If safety is part of everyone’s job, supervisors and managers have to be safety leaders. However, what it takes to be an effective safety leader has long been difficult to define in a specific, actionable way.
To further assist customers in their pursuit for safety culture excellence, Caterpillar recently launched the first statistically validated Safety Leadership Assessment, a tool to measure the degree to which individual leaders demonstrate four specific domains of safety leadership: accountability, connectivity, credible safety consciousness and trust.

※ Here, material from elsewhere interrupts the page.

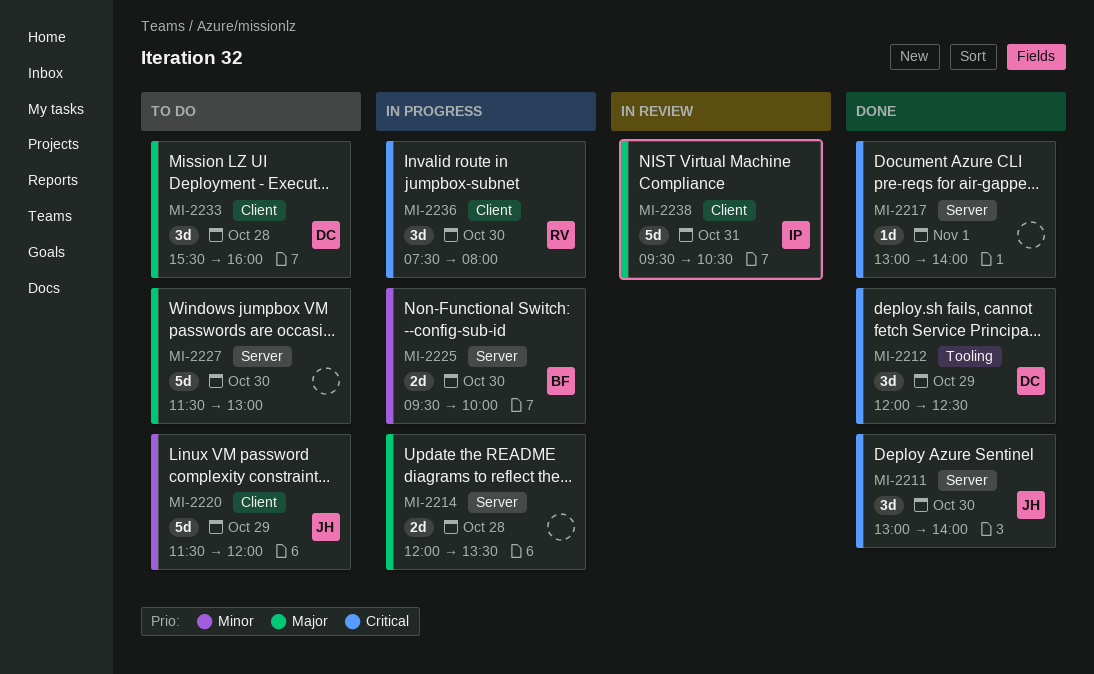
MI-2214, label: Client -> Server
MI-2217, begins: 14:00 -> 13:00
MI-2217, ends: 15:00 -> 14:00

Caterpillar Safety Services partnered with Development Dimensions International (DDI) and behavioral experts for a four-year study into leadership effectiveness which included surveys of more than 1,000 employees, front-line leaders, middle managers and top managers in the industries of construction, energy, forestry and manufacturing.
Hawaiian Cement was one of the first Caterpillar customers to utilize the tool as part of its continuous improvement efforts.
“This is a powerful tool to help leaders at all levels be more effective in all forms of leadership, not just safety,” said President John DeLong (Ret.). “Supervisors and managers can see how their team ranked them on individual questions, so they know exactly what they need to work on to improve, or what they’re doing well and should continue.”
Once an organization completes the assessment, Caterpillar provides detailed reports to each leader and conducts an on-site workshop to discuss the results and facilitate action plans for improvement.